Because then comes the grand proclamation of “Forces Network”, and I always imagined the band playing this at some dreich cluster of MOD transmitters on a lonely Speyside hilltop; there’s a post-Falklands anti-militaristic tone, and why wouldn’t there be, with lines like “leave the girls and take the boys to play / On violent fields”. It appears in a different version to that which graces the flip of the “Cold Heart”, here gussied up with added snarl, chords yawing like the pitch of a troop carrier in the grey foam of the South Atlantic. The YouTube link for that one is up above there, if you’d care to scroll.

And two of the album’s greatest moments are out here on the second side: “Painting/Arguing” and the closer, “Cry For A Man”. The former is one of those great tunes which refuses to reveal its secrets at first or even tenth listen, from the title down. Who’s painting, and who’s arguing? What is this adjectival interplay? It’s a quiet masterpiece of arrangement, too; somewhere inside it beats baroque pop of the Emitt Rhodes/Pearls Before Swine variety. It begins in a slow bass and lyrics also blurry and impressionistic before shifting gears in the twin attack of that trumpet and one of those unbeatable one-note lead guitar lines, high up the neck in a rousing chime, against which the trumpet interjects while the bass busies in the spaces in between.
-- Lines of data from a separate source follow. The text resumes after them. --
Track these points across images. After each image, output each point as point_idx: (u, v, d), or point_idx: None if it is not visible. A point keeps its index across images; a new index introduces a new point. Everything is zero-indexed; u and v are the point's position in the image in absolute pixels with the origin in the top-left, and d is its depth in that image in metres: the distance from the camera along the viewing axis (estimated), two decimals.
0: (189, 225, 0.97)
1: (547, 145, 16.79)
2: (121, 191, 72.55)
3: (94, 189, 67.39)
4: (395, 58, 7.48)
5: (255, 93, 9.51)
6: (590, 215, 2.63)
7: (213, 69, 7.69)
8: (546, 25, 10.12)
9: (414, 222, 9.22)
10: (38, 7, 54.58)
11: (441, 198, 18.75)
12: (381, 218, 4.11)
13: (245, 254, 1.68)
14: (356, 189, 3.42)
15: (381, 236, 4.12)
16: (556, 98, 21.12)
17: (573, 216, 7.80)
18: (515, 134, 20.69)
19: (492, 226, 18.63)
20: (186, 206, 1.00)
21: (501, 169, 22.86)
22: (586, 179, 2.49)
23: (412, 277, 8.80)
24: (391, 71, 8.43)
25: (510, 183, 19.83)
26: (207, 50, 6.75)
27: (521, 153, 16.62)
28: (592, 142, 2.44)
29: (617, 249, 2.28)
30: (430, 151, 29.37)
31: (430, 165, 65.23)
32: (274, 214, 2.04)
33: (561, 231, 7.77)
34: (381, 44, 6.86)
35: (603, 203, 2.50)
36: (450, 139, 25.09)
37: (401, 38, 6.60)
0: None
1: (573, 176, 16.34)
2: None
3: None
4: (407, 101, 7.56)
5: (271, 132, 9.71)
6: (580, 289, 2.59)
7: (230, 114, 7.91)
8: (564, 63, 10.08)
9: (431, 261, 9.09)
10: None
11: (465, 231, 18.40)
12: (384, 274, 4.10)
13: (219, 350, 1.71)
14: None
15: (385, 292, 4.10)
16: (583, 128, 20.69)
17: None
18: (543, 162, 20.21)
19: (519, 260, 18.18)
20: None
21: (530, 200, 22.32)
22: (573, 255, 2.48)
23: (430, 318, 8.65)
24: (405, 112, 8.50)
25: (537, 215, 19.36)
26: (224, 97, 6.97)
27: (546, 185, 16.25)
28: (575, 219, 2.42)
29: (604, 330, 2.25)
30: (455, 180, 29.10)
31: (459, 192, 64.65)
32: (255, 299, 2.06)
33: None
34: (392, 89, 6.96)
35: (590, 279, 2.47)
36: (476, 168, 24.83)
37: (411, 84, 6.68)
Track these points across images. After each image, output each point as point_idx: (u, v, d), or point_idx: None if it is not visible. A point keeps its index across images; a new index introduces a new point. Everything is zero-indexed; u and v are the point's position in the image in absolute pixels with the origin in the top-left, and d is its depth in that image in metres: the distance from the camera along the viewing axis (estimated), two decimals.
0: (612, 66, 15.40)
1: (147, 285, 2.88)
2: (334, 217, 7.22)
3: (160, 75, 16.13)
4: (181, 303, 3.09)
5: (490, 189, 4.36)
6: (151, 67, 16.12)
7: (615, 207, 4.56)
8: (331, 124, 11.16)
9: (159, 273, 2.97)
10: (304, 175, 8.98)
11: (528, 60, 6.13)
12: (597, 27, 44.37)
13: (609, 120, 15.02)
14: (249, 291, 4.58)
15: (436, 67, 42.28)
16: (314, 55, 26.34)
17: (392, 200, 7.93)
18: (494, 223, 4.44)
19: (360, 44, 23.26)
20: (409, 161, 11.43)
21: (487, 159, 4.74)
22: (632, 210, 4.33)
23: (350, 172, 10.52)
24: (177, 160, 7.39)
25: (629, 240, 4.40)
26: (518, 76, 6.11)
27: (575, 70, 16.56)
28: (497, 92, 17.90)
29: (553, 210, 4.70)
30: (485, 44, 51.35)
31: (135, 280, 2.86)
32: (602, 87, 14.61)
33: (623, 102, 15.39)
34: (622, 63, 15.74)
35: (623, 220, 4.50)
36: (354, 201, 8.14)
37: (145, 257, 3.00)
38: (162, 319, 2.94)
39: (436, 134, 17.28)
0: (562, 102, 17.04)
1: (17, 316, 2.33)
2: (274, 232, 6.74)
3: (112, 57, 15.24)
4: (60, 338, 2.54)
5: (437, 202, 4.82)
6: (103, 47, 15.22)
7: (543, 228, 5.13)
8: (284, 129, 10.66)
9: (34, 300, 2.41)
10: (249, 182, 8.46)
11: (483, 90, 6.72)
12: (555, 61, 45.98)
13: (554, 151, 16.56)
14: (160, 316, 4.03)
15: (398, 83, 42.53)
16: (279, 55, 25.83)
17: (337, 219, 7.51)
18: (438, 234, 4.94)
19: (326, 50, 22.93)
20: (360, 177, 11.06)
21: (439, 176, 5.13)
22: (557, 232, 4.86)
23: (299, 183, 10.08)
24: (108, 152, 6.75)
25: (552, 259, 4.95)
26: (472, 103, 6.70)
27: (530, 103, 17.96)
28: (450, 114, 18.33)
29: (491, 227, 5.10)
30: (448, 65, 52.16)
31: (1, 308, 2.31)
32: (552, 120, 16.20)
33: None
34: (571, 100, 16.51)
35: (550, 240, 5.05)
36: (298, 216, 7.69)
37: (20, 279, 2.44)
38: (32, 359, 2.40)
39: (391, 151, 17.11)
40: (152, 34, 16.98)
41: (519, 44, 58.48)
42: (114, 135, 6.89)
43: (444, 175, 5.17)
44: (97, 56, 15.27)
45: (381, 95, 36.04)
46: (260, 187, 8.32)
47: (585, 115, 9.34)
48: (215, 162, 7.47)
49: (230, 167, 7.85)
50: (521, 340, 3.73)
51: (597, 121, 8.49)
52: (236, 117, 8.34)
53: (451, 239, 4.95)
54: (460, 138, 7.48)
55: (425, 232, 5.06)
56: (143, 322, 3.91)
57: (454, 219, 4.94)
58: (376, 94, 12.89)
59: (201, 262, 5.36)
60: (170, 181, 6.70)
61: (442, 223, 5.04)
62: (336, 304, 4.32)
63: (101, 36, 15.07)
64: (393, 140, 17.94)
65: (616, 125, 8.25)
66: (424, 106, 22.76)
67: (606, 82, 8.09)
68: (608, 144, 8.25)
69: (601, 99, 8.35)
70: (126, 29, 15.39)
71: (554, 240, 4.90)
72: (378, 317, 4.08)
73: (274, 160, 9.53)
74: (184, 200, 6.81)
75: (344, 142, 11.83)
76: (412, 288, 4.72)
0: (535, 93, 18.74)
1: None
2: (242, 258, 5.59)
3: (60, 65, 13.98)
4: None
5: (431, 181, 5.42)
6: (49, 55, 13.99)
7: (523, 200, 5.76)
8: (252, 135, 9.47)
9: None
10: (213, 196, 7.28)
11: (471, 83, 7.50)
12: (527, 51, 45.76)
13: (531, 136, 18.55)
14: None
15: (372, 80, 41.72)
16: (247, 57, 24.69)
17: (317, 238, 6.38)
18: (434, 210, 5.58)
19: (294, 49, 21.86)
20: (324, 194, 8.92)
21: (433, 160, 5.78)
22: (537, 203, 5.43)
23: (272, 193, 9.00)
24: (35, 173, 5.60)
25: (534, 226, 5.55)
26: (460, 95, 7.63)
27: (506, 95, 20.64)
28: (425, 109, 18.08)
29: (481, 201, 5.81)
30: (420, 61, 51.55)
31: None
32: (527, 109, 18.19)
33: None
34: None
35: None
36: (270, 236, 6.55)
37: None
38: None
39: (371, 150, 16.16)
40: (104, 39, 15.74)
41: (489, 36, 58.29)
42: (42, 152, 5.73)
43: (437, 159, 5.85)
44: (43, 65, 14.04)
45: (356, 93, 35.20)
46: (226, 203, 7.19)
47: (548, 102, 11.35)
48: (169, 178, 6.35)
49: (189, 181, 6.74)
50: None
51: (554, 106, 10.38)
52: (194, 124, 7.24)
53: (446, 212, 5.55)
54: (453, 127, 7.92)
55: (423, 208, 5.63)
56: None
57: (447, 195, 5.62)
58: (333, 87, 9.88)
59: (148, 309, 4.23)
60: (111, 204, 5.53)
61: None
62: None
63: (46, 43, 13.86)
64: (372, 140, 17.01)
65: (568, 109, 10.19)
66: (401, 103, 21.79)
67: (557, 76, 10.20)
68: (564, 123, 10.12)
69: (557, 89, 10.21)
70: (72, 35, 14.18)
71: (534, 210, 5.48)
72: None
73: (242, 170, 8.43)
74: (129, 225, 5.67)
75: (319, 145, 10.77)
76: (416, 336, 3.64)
It’s completely oblique, a piece of very grown-up songwriting and also hugely danceable.

Then that closer, the tenth song of ten, “Cry For A Man”; a proper finish to a record; diurnally it feels like a song for the end of the day, a bringing together of the album as a whole in one last rally, bass unfurling deftly, a two-note guitar chime, ba-boom! type flourishes of vocal and trumpet; and then, just past the middle eight, it does this unexpected thing and accelerates in a big crescendo sweep of brass and an increasingly insistent lead line that just gears up and up and up in mod pop brilliance.

And in my mind’s eye I’m in my friend’s bronze Morris Ital (and there’s a forgotten product of the ailing UK motor industry); we’ve been out for a jaunt to scenic spots, just kicking about and having a giggle; there’s the nimbus-grey skies of a slightly shitty May Sunday, and we’re on the way home, sweeping around the frowzy collection of net lofts and ancillary buildings and weighbridges in a nearby former port town that would soon be bulldozed by a local entrepreneur and remain wasteland until the advent of bravely overdesigned Asda slab more than two decades later.
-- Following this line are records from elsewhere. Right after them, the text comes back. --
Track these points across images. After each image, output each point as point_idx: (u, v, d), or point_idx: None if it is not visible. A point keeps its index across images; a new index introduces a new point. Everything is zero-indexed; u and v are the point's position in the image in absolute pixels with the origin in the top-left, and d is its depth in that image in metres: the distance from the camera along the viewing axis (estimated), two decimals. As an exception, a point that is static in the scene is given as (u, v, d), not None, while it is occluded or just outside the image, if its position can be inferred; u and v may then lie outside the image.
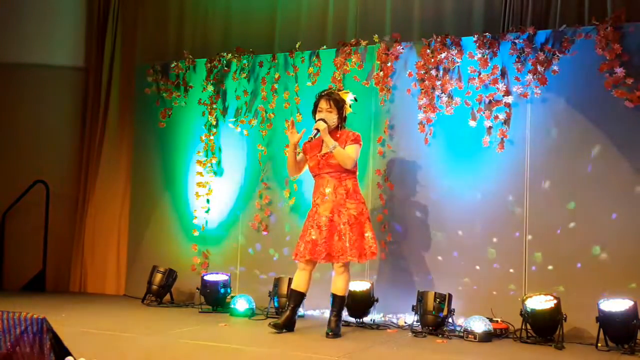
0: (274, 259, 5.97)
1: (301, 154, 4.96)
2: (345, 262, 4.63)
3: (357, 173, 4.86)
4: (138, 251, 6.66)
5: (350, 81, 5.77)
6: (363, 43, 5.76)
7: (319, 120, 4.72)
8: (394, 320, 5.34)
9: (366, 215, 4.74)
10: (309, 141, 4.85)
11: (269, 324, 4.68)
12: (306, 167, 4.96)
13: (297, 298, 4.78)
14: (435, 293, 4.83)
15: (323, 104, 4.76)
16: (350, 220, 4.63)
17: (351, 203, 4.68)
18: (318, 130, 4.68)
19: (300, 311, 5.40)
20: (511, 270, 5.13)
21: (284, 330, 4.69)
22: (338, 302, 4.70)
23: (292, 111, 5.97)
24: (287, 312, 4.75)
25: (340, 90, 4.97)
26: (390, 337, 4.75)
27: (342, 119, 4.81)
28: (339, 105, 4.78)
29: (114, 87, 7.10)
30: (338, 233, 4.63)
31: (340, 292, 4.69)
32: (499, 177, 5.23)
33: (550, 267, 5.02)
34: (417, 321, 4.90)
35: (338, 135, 4.75)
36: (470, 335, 4.61)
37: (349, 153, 4.68)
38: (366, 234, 4.69)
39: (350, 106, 4.89)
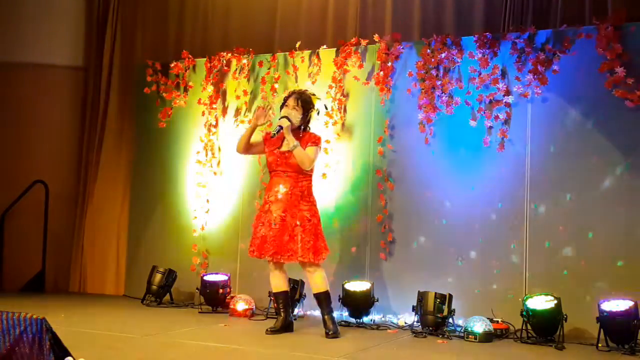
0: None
1: (257, 140, 4.93)
2: (301, 262, 4.63)
3: (313, 175, 4.82)
4: (138, 251, 6.65)
5: (350, 81, 5.77)
6: (363, 43, 5.76)
7: (282, 117, 4.69)
8: (394, 321, 5.33)
9: (318, 217, 4.72)
10: (270, 137, 4.79)
11: (266, 331, 4.67)
12: (258, 153, 5.01)
13: (283, 298, 4.78)
14: (435, 293, 4.82)
15: (291, 101, 4.74)
16: (302, 222, 4.61)
17: (304, 205, 4.66)
18: (281, 127, 4.66)
19: (300, 312, 5.41)
20: (511, 270, 5.12)
21: (283, 333, 4.68)
22: (324, 299, 4.68)
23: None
24: (281, 315, 4.75)
25: (314, 95, 4.92)
26: (391, 338, 4.75)
27: (306, 121, 4.79)
28: (306, 107, 4.75)
29: (113, 87, 7.09)
30: (289, 233, 4.61)
31: (321, 289, 4.68)
32: (500, 177, 5.22)
33: (551, 267, 5.01)
34: (417, 321, 4.89)
35: (300, 136, 4.72)
36: (470, 336, 4.61)
37: (309, 154, 4.65)
38: (321, 235, 4.69)
39: (317, 113, 4.88)
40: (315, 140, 4.73)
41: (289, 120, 4.66)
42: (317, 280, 4.68)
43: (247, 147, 4.91)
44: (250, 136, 4.87)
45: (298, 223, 4.60)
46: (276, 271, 4.76)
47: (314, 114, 4.85)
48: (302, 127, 4.78)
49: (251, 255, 4.78)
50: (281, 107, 4.82)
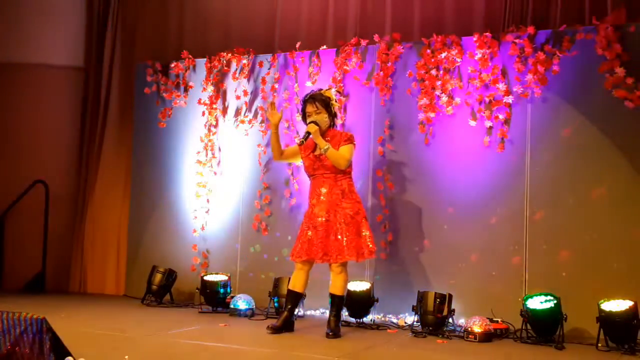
0: (274, 259, 5.96)
1: (292, 147, 5.00)
2: (343, 262, 4.64)
3: (352, 172, 4.84)
4: (138, 251, 6.66)
5: (351, 81, 5.78)
6: (363, 43, 5.76)
7: (310, 123, 4.71)
8: (394, 321, 5.33)
9: (362, 215, 4.73)
10: (299, 144, 4.80)
11: (267, 327, 4.68)
12: (294, 159, 5.02)
13: (295, 298, 4.78)
14: (435, 293, 4.82)
15: (310, 108, 4.76)
16: (346, 220, 4.64)
17: (347, 203, 4.68)
18: (309, 133, 4.67)
19: (300, 312, 5.41)
20: (511, 270, 5.12)
21: (283, 332, 4.68)
22: (337, 302, 4.70)
23: (292, 111, 5.97)
24: (285, 313, 4.75)
25: (322, 89, 4.93)
26: (391, 337, 4.75)
27: (332, 116, 4.81)
28: (326, 104, 4.77)
29: (113, 87, 7.10)
30: (334, 233, 4.63)
31: (339, 292, 4.70)
32: (499, 177, 5.23)
33: (550, 266, 5.01)
34: (417, 321, 4.90)
35: (329, 138, 4.74)
36: (470, 336, 4.61)
37: (343, 153, 4.67)
38: (363, 233, 4.68)
39: (335, 100, 4.89)
40: (349, 138, 4.75)
41: (317, 124, 4.68)
42: (338, 283, 4.69)
43: (281, 152, 4.94)
44: (276, 139, 4.90)
45: (342, 221, 4.63)
46: (302, 271, 4.76)
47: (335, 104, 4.86)
48: (331, 125, 4.81)
49: (297, 259, 4.72)
50: (303, 119, 4.84)
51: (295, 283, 4.77)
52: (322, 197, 4.69)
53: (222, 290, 5.72)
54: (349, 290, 5.16)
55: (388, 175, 5.60)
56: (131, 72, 6.98)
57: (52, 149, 7.07)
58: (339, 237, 4.61)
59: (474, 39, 5.31)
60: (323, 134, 4.73)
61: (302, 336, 4.66)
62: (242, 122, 6.21)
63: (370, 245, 4.68)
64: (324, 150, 4.64)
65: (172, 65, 6.56)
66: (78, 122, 7.19)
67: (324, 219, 4.65)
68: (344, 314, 5.25)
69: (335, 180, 4.71)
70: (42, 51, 7.08)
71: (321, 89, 4.93)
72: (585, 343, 4.59)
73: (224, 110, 6.35)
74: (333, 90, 4.92)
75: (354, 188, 4.80)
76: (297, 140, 4.97)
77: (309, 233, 4.68)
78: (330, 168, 4.69)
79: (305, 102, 4.82)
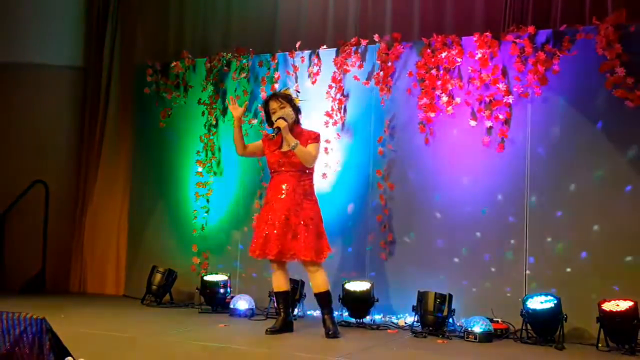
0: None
1: (256, 143, 4.99)
2: (303, 261, 4.64)
3: (314, 173, 4.85)
4: (138, 251, 6.66)
5: (350, 81, 5.77)
6: (363, 43, 5.76)
7: (278, 119, 4.70)
8: (394, 321, 5.33)
9: (320, 216, 4.74)
10: (268, 139, 4.80)
11: (266, 330, 4.67)
12: (258, 154, 5.00)
13: (283, 298, 4.79)
14: (435, 293, 4.82)
15: (274, 105, 4.76)
16: (305, 221, 4.63)
17: (307, 204, 4.68)
18: (279, 129, 4.66)
19: (300, 312, 5.41)
20: (511, 270, 5.12)
21: (283, 333, 4.68)
22: (324, 299, 4.69)
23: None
24: (281, 315, 4.76)
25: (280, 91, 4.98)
26: (391, 338, 4.75)
27: (296, 111, 4.81)
28: (289, 99, 4.79)
29: (113, 87, 7.10)
30: (293, 232, 4.62)
31: (322, 289, 4.69)
32: (499, 177, 5.23)
33: (550, 267, 5.01)
34: (417, 321, 4.90)
35: (297, 135, 4.72)
36: (470, 336, 4.61)
37: (310, 151, 4.68)
38: (322, 235, 4.70)
39: (297, 97, 4.92)
40: (315, 137, 4.76)
41: (285, 120, 4.68)
42: (318, 281, 4.69)
43: (244, 147, 4.92)
44: (239, 134, 4.89)
45: (302, 222, 4.62)
46: (278, 271, 4.77)
47: (297, 100, 4.87)
48: (296, 121, 4.80)
49: (253, 255, 4.76)
50: (268, 120, 4.84)
51: (278, 284, 4.79)
52: (282, 195, 4.66)
53: (222, 290, 5.72)
54: (348, 290, 5.16)
55: (388, 175, 5.59)
56: (131, 72, 6.98)
57: (52, 149, 7.06)
58: (298, 237, 4.60)
59: (474, 38, 5.31)
60: (290, 131, 4.71)
61: (302, 336, 4.66)
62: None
63: (327, 247, 4.71)
64: (292, 147, 4.63)
65: (172, 65, 6.55)
66: (78, 122, 7.18)
67: (283, 217, 4.63)
68: (344, 314, 5.26)
69: (299, 179, 4.69)
70: (42, 51, 7.07)
71: (280, 91, 4.96)
72: (585, 343, 4.60)
73: (224, 110, 6.35)
74: (291, 90, 4.97)
75: (314, 190, 4.80)
76: (270, 132, 4.92)
77: (266, 229, 4.66)
78: (296, 165, 4.68)
79: (267, 101, 4.83)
And as I recall it through the flawed prism of memory, I’m actually up with the gulls with a birds’s eye view down on it all, one final time before the bulldozers move in; another nothing-to-report Sunday teatime but “Cry For A Man” is playing on the stereo of a car and I’d lofted into epiphany with the song and the folks would be at home and tea would be on the table pretty promptly, cos, y’know, they were still alive then. And in that moment everything was perfect, and perfectly alright.

The Jasmine Minks’ The Jasmine Minks only got the one, solitary pressing on vinyl, back in 1986; you can still pick a decent copy up relatively cheap, and although prices are starting to climb it’s nowhere near the levels of £££ currently commanded by some other Creation releases, thankfully. If you’re of a CD persuasion, it got a twofer issue with One Two Three Four … in 1990; but maybe your best bet currently is Cherry Red’s 2xCD compilation Cut Me Deep: The Anthology 1984-2014, a whole 48 tracks that includes almost this entire album, with scores of other treats besides.

Do it. Having The Jasmine Minks in your life makes so much sense.